Not that the Lime worldview cannot be refuted! But the methods of the microscope and laboratory do not suffice to do so — whereas, again, they do generally suffice, given even trial and error and a large enough sample size, to refute the arguments of witch doctors and pseudoscience-spouting gurus. In the latter case, there are sick people and dead people to back up one side’s assertion about what counts as medicine; in the former case, there is only the bare presupposition, hanging unsupported by anything dispositive.
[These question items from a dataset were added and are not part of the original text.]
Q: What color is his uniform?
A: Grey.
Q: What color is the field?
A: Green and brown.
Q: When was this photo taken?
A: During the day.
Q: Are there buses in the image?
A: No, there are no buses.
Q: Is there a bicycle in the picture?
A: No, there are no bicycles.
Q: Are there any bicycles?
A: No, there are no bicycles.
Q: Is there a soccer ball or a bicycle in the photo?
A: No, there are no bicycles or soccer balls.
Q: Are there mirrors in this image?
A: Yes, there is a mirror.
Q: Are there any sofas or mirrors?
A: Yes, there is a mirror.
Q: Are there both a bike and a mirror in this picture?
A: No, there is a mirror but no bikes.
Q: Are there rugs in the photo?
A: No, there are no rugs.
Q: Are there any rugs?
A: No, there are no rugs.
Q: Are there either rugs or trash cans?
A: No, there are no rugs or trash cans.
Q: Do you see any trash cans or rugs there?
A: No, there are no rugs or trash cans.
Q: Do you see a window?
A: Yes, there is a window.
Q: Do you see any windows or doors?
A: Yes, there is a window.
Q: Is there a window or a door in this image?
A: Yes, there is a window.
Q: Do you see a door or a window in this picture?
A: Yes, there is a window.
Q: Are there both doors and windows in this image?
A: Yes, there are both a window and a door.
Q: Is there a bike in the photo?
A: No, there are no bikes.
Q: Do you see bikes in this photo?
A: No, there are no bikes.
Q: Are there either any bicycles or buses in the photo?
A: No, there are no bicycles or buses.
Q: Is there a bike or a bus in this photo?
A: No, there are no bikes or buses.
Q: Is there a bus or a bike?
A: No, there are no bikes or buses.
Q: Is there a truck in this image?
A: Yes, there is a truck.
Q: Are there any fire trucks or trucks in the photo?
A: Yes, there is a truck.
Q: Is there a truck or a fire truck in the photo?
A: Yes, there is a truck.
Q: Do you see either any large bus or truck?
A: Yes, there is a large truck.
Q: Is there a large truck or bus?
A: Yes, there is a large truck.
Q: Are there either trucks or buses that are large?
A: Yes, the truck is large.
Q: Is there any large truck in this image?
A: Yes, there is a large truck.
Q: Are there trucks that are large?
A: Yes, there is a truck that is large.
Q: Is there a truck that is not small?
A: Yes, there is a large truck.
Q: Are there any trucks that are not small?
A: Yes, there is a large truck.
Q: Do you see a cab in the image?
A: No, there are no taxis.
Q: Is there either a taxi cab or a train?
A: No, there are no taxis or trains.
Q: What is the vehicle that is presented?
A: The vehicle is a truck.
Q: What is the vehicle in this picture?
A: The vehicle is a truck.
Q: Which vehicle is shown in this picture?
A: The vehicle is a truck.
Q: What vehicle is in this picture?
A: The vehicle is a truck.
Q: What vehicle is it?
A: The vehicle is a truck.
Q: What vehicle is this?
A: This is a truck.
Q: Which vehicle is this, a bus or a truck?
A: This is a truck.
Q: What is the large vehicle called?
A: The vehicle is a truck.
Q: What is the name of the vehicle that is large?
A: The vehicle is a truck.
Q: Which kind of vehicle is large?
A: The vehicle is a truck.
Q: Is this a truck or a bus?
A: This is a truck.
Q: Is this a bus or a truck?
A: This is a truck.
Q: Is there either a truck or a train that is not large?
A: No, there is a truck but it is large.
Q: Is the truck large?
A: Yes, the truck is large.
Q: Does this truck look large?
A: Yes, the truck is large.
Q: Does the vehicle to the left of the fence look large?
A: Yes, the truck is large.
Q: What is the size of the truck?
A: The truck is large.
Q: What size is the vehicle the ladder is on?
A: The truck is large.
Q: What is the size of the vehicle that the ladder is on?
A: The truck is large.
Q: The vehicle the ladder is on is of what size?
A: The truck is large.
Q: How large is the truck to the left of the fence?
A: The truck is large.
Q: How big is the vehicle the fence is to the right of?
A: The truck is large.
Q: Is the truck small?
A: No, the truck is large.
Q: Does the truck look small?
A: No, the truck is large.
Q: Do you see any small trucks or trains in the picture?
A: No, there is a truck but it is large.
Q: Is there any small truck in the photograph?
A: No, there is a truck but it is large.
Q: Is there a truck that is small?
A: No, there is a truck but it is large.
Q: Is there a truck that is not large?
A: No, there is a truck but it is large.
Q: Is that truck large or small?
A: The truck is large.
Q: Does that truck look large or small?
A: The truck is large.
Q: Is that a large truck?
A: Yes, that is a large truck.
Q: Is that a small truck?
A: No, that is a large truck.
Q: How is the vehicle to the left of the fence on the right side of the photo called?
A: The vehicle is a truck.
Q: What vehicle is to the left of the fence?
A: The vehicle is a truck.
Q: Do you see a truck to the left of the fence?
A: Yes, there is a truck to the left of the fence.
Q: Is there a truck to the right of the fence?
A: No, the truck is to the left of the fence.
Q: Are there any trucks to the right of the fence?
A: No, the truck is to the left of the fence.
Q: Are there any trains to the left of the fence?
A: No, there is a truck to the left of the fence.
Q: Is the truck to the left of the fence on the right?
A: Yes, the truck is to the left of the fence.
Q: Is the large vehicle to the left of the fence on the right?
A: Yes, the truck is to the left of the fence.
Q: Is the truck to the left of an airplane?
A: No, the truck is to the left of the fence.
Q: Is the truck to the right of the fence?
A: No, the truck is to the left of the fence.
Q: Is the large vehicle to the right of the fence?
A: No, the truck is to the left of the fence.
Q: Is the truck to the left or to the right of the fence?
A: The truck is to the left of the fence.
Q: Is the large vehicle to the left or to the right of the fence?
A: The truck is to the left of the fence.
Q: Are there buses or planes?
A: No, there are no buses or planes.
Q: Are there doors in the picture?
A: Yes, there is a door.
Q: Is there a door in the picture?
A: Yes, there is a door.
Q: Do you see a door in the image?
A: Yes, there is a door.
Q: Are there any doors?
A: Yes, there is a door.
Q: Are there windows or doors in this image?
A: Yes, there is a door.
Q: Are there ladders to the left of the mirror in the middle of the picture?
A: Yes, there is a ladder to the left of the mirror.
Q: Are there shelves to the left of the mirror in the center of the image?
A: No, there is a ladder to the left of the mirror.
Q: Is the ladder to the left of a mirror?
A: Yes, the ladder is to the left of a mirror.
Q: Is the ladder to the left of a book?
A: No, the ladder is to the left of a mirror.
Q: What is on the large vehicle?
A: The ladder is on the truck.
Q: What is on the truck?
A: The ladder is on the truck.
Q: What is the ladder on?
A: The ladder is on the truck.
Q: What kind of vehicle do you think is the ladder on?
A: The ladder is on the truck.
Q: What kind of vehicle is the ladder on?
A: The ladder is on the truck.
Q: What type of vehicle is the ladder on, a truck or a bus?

Of course there is nothing necessarily wrong with starting from presuppositions. As Harris goes on to note, doing science requires as much:
… science is based on values that must be presupposed—like the desire to understand the universe, a respect for evidence and logical coherence, etc. One who doesn’t share these values cannot do science. But nor can he attack the presuppositions of science in a way that anyone should find compelling. Scientists need not apologize for presupposing the value of evidence, nor does this presupposition render science unscientific. In my book, I argue that the value of well-being—specifically the value of avoiding the worst possible misery for everyone—is on the same footing. There is no problem in presupposing that the worst possible misery for everyone is bad and worth avoiding and that normative morality consists, at an absolute minimum, in acting so as to avoid it.
There is no “problem” is presupposing it, I agree. But there is also no necessary reason why one must presuppose it in order to pursue moral inquiry. And this is not the case, again, with the analogy to science’s presuppositions that he offers. The pursuit of knowledge about the universe is definitionally integral to science ( you can look it up!), and you are simply not a scientist if you don’t embrace the assumption that the universe is intelligible to reasoned, evidence-based investigation. But the aim of “avoiding the worst possible misery for everyone” is not definitionally integral to morality; it is one possible definition of the good that morality pursues. And, once again, the scientific method cannot settle the question of whether that definition is correct.

I have no problem, and nor should anyone, with Harris declaring that he favors a particular moral system, defining its terms to the best of his ability, and then explaining why he thinks scientific inquiry can help us maximize the end that system privileges. If you know what moral ends you’re driving at, then clearly science can be of assistance in your quest; the idea that the two spheres of inquiry never overlap is obscurantist and silly. But he would be much more persuasive on that narrower point if gave up on the broader one, and reconciled himself to the fact that his style of utilitarianism is not the self-evident and scientific foundation for all sensible moral inquiry that he believes it to be.

Though in that case he would also be out $20,000.